过采样原代码中没有做阈值调优，但你可以将上述代码添加到 SMOTE 方法后，效果类似。

五、核心差异三：样本处理

下采样版本

c 复制代码

# ---------- 下采样处理 ----------
train_temp = x_train_w.copy()
train_temp['Class'] = y_train_w
majority = train_temp[train_temp['Class'] == 0].sample(n=len(train_temp[train_temp['Class'] == 1]))
balanced = pd.concat([majority, train_temp[train_temp['Class'] == 1]])
X_bal = balanced.drop('Class', axis=1)
y_bal = balanced['Class']

# ---------- 交叉验证选 C ----------
best_c = ...  # 同上通用交叉验证代码

# ---------- 训练 ----------
lr = LogisticRegression(C=best_c, solver='lbfgs', max_iter=1000)
lr.fit(X_bal, y_bal)

# ---------- 测试评估 ----------
y_pred = lr.predict(x_test_w)
print(metrics.classification_report(y_test_w, y_pred))

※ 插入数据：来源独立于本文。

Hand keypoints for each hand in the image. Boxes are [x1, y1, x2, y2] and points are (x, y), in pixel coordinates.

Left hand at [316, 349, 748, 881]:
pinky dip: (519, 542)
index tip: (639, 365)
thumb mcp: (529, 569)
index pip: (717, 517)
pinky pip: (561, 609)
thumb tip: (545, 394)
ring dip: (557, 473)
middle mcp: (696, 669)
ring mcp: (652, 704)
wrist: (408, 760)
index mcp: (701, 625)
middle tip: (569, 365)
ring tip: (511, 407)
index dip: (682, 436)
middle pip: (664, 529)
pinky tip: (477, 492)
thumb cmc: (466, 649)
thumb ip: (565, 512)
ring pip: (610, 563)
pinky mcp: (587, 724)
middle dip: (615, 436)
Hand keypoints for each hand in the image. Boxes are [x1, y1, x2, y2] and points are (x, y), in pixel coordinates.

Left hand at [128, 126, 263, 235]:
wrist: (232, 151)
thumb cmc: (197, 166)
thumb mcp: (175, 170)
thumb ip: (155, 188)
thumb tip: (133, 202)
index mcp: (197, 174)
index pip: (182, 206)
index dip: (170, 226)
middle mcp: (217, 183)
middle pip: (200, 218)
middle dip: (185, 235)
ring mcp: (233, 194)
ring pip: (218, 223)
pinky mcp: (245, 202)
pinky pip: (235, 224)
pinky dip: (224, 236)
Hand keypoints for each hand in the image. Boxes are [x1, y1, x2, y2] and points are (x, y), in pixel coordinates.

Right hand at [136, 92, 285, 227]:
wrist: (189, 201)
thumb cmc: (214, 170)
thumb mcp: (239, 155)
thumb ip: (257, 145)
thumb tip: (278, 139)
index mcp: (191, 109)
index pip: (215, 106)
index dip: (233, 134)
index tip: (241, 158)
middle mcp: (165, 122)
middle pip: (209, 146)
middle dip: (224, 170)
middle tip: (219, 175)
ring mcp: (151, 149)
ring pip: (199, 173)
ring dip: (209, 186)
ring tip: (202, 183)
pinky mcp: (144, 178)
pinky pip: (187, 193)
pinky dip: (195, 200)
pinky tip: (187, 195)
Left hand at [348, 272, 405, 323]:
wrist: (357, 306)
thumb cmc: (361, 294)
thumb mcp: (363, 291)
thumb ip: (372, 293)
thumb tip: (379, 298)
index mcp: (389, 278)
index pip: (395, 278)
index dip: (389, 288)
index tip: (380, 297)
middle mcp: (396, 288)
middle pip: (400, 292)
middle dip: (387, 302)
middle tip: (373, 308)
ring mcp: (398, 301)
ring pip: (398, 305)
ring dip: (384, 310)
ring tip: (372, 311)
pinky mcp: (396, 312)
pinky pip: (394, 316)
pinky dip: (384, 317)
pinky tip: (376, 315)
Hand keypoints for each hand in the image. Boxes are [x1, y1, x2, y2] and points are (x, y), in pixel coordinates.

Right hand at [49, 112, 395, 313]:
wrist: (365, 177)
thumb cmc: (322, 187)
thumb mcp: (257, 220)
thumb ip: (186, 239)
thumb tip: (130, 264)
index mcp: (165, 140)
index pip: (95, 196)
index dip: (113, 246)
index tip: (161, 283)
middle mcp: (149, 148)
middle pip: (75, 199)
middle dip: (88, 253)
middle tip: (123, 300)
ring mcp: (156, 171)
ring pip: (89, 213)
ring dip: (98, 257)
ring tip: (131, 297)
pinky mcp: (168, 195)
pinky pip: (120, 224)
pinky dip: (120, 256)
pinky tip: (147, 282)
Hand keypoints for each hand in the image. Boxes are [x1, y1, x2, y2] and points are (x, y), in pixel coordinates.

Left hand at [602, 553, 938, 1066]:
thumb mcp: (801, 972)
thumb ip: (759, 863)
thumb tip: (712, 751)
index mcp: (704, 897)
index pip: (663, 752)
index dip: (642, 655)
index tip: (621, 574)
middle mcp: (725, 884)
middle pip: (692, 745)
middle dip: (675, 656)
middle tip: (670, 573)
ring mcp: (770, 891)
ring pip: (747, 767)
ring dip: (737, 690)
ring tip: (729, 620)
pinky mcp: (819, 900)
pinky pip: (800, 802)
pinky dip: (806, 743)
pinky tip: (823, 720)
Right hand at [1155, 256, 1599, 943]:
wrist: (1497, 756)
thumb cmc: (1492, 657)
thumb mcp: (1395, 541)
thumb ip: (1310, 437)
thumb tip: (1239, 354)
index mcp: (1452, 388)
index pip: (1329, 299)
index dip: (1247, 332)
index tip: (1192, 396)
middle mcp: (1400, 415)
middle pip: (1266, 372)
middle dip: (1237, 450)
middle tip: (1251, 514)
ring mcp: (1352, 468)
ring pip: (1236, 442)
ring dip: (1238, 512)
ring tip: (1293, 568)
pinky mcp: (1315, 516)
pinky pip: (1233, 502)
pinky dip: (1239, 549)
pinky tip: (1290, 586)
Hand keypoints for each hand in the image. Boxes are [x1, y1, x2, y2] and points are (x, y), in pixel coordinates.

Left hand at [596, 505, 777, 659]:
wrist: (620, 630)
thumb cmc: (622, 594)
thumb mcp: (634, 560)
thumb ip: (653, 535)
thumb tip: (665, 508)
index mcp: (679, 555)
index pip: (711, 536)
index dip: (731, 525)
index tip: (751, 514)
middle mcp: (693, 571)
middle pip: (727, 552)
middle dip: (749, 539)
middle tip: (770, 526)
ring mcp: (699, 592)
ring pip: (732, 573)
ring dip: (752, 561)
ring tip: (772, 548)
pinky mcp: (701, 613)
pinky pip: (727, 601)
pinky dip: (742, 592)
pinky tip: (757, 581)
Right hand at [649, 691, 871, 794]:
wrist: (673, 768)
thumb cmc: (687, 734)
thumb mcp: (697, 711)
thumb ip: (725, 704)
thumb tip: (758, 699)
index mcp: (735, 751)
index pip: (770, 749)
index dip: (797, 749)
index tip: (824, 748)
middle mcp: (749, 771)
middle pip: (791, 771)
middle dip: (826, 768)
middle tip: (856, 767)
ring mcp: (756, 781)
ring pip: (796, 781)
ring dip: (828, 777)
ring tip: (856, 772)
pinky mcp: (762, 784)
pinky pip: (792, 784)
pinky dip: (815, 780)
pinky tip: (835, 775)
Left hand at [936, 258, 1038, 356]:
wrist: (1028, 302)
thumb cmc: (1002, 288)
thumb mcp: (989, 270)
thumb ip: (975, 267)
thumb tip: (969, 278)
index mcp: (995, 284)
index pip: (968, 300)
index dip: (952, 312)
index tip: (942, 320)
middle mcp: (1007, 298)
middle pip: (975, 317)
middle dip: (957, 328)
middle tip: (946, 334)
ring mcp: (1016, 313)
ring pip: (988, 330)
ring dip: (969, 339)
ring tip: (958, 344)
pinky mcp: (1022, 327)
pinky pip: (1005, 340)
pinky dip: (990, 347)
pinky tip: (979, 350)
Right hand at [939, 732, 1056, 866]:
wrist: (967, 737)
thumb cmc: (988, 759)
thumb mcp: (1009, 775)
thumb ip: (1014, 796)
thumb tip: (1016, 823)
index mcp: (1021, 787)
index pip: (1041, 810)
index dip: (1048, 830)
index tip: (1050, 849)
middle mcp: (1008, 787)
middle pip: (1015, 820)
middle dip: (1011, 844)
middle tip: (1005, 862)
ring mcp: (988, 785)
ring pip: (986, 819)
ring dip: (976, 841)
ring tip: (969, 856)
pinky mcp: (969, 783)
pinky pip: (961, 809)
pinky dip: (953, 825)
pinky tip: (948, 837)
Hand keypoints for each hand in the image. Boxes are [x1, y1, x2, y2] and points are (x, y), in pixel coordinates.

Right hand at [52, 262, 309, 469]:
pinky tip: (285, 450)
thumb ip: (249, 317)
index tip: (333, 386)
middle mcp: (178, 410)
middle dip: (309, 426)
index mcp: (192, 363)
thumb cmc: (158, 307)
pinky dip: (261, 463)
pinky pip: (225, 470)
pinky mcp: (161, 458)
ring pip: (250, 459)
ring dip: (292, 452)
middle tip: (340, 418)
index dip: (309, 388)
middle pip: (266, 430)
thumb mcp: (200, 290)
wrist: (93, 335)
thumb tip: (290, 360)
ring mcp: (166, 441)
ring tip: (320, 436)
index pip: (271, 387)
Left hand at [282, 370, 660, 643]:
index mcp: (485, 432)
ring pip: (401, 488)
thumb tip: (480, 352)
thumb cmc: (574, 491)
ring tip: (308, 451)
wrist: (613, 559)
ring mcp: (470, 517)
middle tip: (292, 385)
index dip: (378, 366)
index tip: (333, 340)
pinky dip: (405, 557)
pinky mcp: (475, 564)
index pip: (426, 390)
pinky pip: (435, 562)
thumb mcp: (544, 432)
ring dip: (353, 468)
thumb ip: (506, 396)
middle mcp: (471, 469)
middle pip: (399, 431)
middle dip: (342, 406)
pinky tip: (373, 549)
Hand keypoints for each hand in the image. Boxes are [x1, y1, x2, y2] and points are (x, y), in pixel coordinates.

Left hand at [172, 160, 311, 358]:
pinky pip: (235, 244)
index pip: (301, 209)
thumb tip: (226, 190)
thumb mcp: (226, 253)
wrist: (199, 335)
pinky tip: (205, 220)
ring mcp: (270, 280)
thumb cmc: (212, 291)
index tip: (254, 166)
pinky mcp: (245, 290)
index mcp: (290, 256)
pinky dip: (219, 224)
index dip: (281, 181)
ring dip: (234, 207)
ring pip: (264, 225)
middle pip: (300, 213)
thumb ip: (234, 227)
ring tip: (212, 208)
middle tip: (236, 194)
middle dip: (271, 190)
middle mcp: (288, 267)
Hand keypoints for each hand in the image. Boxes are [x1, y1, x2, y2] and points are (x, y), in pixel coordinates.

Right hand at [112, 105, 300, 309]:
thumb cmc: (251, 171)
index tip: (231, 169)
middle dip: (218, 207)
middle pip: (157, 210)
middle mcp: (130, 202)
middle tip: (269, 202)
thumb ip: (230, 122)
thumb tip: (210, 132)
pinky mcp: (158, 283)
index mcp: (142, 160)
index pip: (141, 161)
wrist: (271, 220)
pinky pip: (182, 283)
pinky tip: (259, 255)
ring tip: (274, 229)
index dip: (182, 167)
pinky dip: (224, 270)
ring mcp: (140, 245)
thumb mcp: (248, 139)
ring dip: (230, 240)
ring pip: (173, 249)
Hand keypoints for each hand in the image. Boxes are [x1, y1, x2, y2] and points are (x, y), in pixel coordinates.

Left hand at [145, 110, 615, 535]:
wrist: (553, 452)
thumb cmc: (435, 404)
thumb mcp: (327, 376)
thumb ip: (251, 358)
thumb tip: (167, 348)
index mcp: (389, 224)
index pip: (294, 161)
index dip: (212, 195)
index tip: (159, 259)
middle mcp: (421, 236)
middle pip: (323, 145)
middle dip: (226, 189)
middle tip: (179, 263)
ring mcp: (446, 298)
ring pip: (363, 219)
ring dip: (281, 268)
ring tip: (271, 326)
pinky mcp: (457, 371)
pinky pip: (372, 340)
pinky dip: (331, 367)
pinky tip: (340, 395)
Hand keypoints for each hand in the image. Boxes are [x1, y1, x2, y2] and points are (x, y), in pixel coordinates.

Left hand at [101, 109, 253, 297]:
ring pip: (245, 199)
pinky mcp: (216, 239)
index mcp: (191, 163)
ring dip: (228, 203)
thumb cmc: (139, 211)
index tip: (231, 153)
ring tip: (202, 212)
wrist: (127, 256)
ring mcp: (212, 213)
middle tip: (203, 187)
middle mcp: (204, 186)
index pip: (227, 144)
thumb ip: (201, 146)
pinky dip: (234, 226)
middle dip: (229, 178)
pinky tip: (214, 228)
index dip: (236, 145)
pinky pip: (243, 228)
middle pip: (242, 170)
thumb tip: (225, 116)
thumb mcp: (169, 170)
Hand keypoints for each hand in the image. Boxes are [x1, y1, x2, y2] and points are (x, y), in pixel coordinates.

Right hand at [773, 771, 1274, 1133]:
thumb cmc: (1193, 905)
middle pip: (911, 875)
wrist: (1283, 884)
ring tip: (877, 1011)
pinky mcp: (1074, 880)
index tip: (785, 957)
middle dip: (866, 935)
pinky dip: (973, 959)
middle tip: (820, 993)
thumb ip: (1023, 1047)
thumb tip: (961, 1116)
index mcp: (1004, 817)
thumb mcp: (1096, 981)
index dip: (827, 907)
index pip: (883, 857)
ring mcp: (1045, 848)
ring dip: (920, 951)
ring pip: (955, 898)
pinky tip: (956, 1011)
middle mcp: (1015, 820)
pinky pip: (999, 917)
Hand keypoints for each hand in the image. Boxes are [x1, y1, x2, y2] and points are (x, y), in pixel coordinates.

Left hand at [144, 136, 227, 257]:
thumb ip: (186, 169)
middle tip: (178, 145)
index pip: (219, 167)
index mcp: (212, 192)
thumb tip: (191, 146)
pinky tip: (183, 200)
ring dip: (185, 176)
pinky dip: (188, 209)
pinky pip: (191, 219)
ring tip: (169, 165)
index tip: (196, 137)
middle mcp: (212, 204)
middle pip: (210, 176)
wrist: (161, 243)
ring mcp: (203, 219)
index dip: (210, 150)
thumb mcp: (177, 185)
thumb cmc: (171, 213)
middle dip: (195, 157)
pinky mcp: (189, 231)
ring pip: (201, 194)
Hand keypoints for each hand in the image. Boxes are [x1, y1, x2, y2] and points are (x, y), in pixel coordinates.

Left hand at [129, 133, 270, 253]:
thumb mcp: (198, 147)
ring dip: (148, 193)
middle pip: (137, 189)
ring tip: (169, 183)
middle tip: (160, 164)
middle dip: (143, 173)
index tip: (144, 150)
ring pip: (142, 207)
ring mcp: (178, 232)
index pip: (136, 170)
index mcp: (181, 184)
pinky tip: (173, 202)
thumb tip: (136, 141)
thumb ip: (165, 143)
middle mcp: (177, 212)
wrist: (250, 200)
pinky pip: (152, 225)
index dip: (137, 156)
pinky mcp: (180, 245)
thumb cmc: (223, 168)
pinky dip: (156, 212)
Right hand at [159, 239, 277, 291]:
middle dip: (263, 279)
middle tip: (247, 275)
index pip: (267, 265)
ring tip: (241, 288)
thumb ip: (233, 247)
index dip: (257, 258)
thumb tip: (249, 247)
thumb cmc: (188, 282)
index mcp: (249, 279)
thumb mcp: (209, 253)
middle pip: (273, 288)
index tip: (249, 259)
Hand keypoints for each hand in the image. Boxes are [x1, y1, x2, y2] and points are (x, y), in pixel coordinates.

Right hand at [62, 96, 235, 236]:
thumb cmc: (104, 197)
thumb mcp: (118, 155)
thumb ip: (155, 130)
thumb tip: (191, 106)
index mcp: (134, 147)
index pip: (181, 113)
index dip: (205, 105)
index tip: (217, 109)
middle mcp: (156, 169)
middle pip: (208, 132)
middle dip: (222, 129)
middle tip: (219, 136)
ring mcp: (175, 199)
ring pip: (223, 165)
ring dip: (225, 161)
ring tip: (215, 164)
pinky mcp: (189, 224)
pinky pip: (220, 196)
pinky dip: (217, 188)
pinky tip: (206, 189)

# ---------- 阈值调优 ----------
for thresh in [0.3, 0.4, 0.5]:
    prob = lr.predict_proba(x_test_w)[:, 1]
    pred = (prob > thresh).astype(int)
    print(f"阈值{thresh} 召回率: {metrics.recall_score(y_test_w, pred):.3f}")

过采样版本

c 复制代码

# ---------- 过采样 ----------
from imblearn.over_sampling import SMOTE
smote = SMOTE(random_state=0)
X_bal, y_bal = smote.fit_resample(x_train_w, y_train_w)

# ---------- 交叉验证选 C ----------
best_c = ...  # 同上通用交叉验证代码

# ---------- 训练 ----------
lr = LogisticRegression(C=best_c, solver='lbfgs', max_iter=1000)
lr.fit(X_bal, y_bal)

# ---------- 测试评估 ----------
y_pred = lr.predict(x_test_w)
print(metrics.classification_report(y_test_w, y_pred))

六、选择建议

在同一份信用卡数据集上（测试集比例30%，随机种子相同）

下采样的训练样本总数较少即少数类×2的数量。

过采样的训练样本总数较多即多数类×2的数量。

如果漏抓欺诈成本极高（例如银行交易），优先选择 SMOTE，召回率更高。

如果计算资源有限或数据量极大，可选用下采样并配合阈值调优。

两种方法都可以进一步降低分类阈值（比如设为0.3）来提升召回率，但会牺牲精确率（误拦正常交易增加）。

总结

因为过采样后正负样本相等，模型通常会学习得很好，召回率和精确率都可能很高。

同时由于测试集保留了原始的极不平衡比例（欺诈样本很少），模型可能仍然能获得不错的召回率（通常 80%~95%），但精确率可能较低（会误把一些正常交易判为欺诈）。这时可根据业务需要调整分类阈值（如低于 0.5 的概率就判为欺诈）来进一步提升召回率。